Выбрать главу

Да, Никифор теперь вожак и главный виновник. Исполнилась его тайная мечта: сместить соперника, напакостить ему, занять его место. Напакостил самому себе. Теперь он всю жизнь будет шагать во главе виновных, вести их по снежным уступам угрызений совести. Теперь никто и никогда не сместит его!

На экране — заснятая снизу — цепочка альпинистов. Вот они идут на фоне облаков по заснеженному гребню. Один за другим, вскинув лица навстречу простору, дружным энергическим шагом. Только оператора нет в кадре.

Деян приподнимается. Ему так хочется ворваться на экран, встать на их пути, крикнуть им… Но белую стену экрана не пробьешь!..

— Разве я не был честен? — Он обращается к самому себе. — Разве я не предупредил Найдена? Там, в саду, где вожак был заботливым садовником… Но нет!.. С таким же успехом я мог обратиться к его саженцам… Он ничего не понял!.. А остальные? Они поняли бы еще меньше!.. Набросились бы на меня… О, как прав был Гельвеций: «Незараженного общим безумием считают сумасшедшим!»

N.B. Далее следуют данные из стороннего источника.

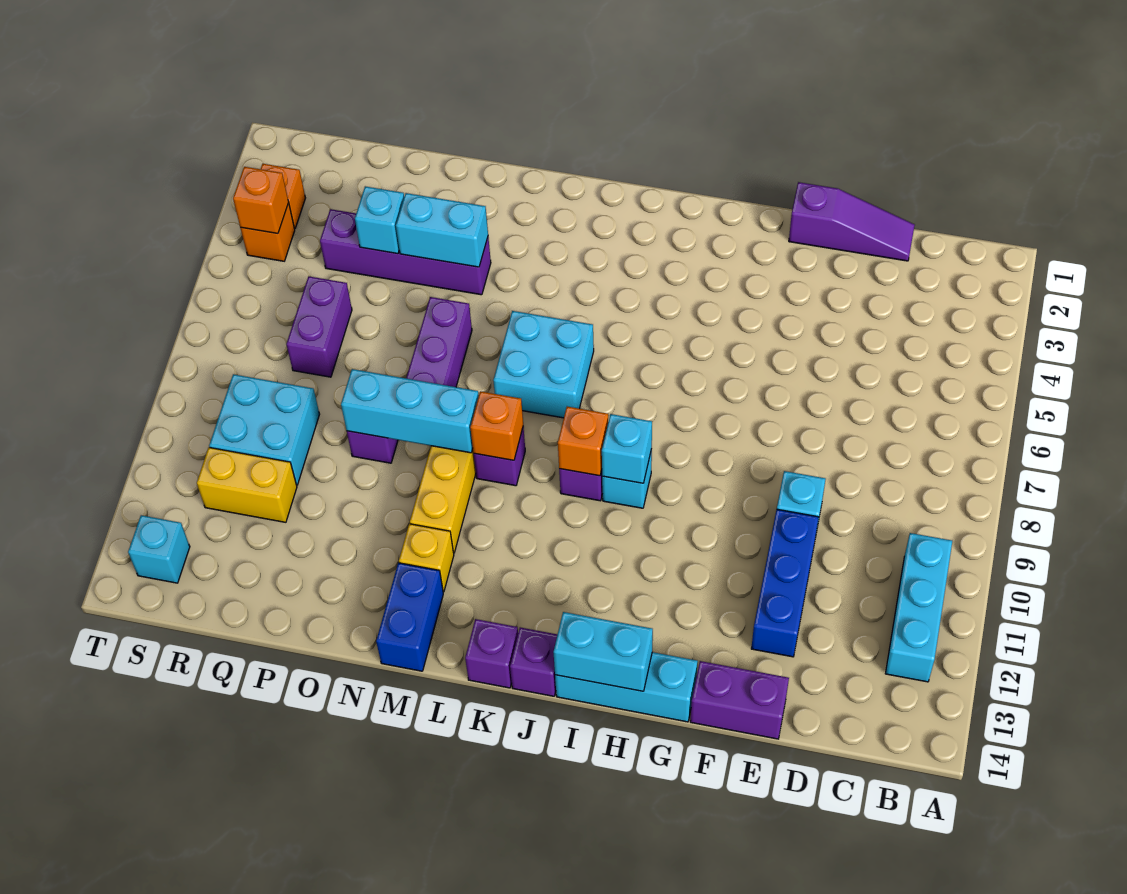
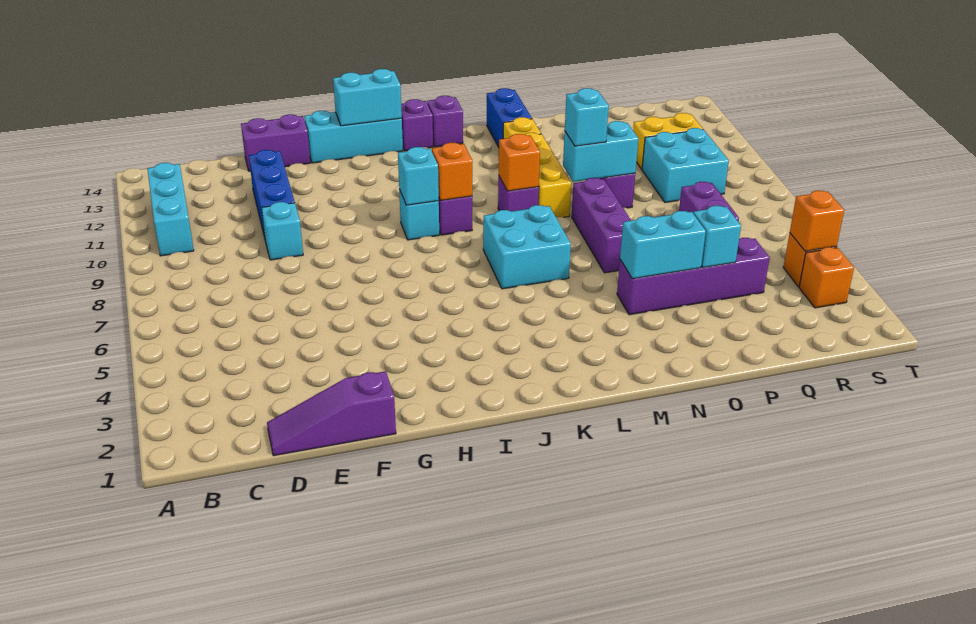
cyan 1x3 brick [341,369,479,453] -> cyan 1x2 brick [563,121,639,182]
cyan 1x1 brick [128,515,190,583] -> cyan 1x1 brick moved to [565,88,609,146]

Но существует и другая, более страшная правда: «Никого не судят за пассивность». Наоборот. Вот оно, пресловутое умывание рук — не был, не участвовал. Суди теперь сам себя. Никто не облегчит твою участь окончательным приговором.

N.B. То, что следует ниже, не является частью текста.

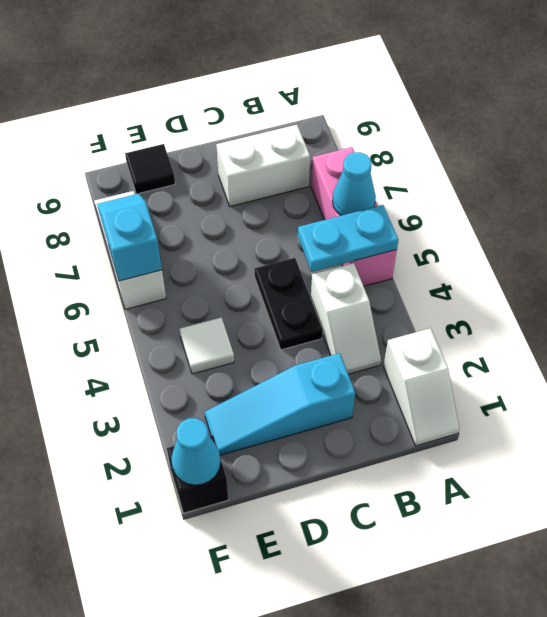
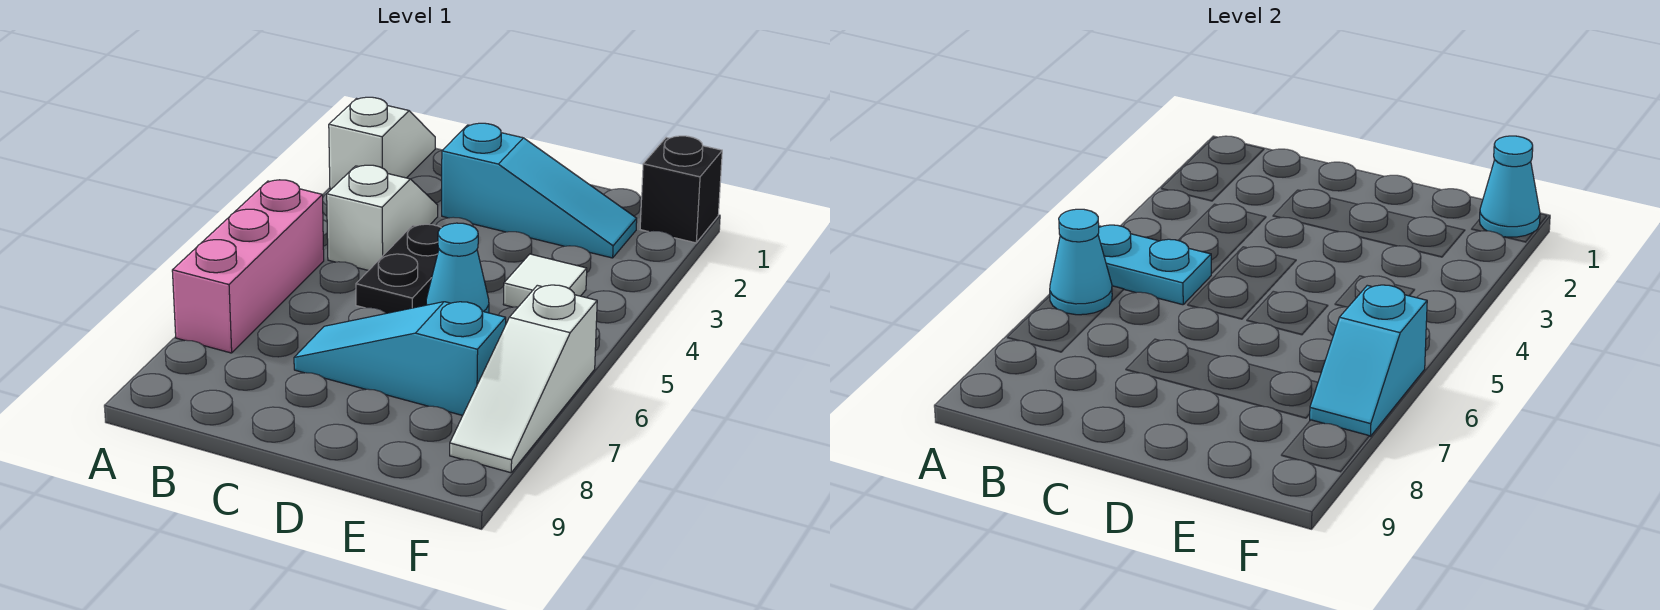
white 1x2 brick [216,125,310,206] -> none
none -> cyan 1x3 slope [294,302,506,416]
none -> cyan 1x1 cone [426,223,489,313]
black 1x1 tile [125,144,175,194] -> none

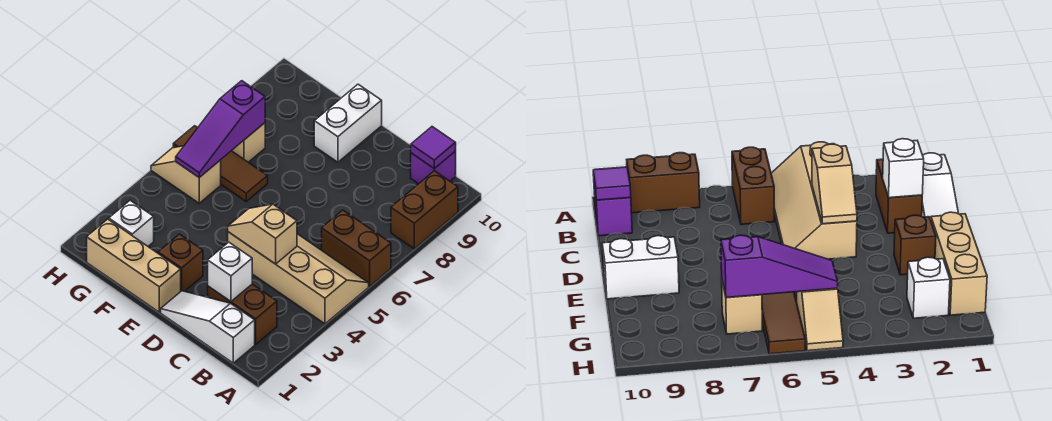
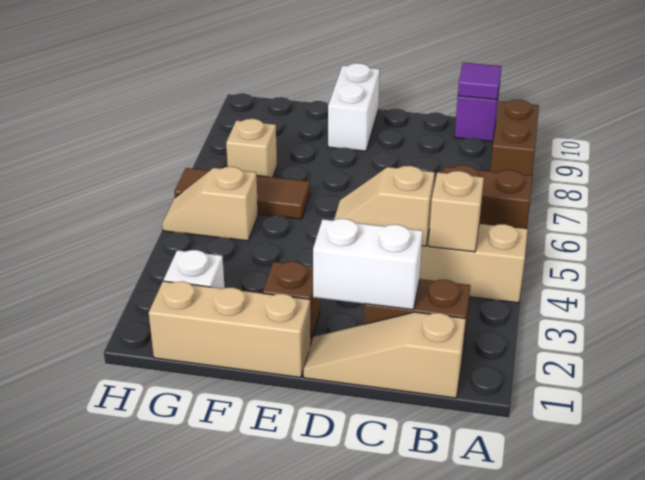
white 1x3 slope [161,291,255,363] -> tan 1x3 slope [303,312,466,398]
none -> tan 1x1 brick [428,171,484,252]
white 1x1 brick [208,242,252,301] -> white 1x2 brick [313,219,423,310]
purple 1x3 slope [176,81,265,177] -> none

На экране Бранко жадно глотает режущий снежный воздух.

В зале шестерых душит мука. Они не в силах перевести дыхание. Не могут оторвать глаз от этого юного, сияющего в рассветном солнце лица.

Твой день рождения! Ты рождаешься в мир, и ты покидаешь его. Приветствуй солнце и простись с ним!

Вожак Найден шагает впереди. Четкий, равномерный шаг — мерило времени.

И вдруг Найден оборачивается к остальным. Что-то кричит. Губы шевелятся. Что он сказал?

Теперь, когда его лицо обращено к сидящим в зале, он может говорить все, и каждый из них слышит свое:

Вот Найден обращается к Деяну:

— Почему ты оставил нас?

— Не спрашивай… То, что я остался жить, — самое страшное унижение! — отвечает Деян самому себе.

Шевелятся на экране безмолвные губы:

— Никифор, почему ты не предупредил меня?

— Это была ошибка…

— Разве ты можешь ошибаться? — Найден едва уловимо улыбнулся.

— Вся моя жизнь — ошибка!

Рядом с Суеверным — костыли. Он слышит:

— Сумей извлечь пользу из своих ошибок!

— Что мне в жизни осталось, кроме костылей?

— Преврати их в крылья! — произносят немые губы.

На экране — человек, присевший на корточки. Поэт. Затягивает шнурок ботинка. Нервные, неуклюжие пальцы. Он раздражен. На лице — выражение комичного недовольства. Если бы он сейчас увидел себя, он бы понял:

Я легко одолеваю большую боль, но как преодолеть мелочные царапины? Я в их власти. Плохие привычки превращаются в характер. Борясь с мелочами, я воюю с самым сильным противником — со своим характером. А если нет у меня мира с самим собой, значит, я в ссоре со всей Вселенной!

На экране — Дарин снежный гротеск. Словно театр теней на фоне снега — ее угловатые убыстренные движения.

Но в зале никто даже не улыбнется. Эта пантомима теперь звучит пронзительным призывом: опомнитесь!

Вот ладонь Дары тянется к глазу камеры и размазывает свой собственный образ, словно хочет этим необузданным жестом заглушить тревогу.

Асен! Он глотает снег. С наслаждением глотает холодную пресную влагу.

В зале Дарино лицо озарено светом. Ненасытно впитывает она взглядом облик того, кто привел ее в горы. Слышит его голос:

— Усталость для человека — великое благо! Только усталость дает возможность насладиться глотком воды, нежностью дуновения ветерка, силой любви с первого взгляда.

Асен вскидывает руки. Это его жест!

— Омниа меа мекум порто! Все свое ношу с собой! И более ничего! Даже смерть не может ничего отнять у меня. Я не боюсь смерти! Тот, кому нечего терять, ничего не боится!

Насмешник и не подозревает о следящем за ним киноглазе. Как он сгорбился. Каким грустным кажется его лицо! Только теперь мы понимаем, как тяжело быть насмешником! Нет ничего тяжелее!

А на экране чьи-то ступни, Человек напрягается. Шагает. До того, последнего, момента, когда шаги его навсегда затонут в снегу.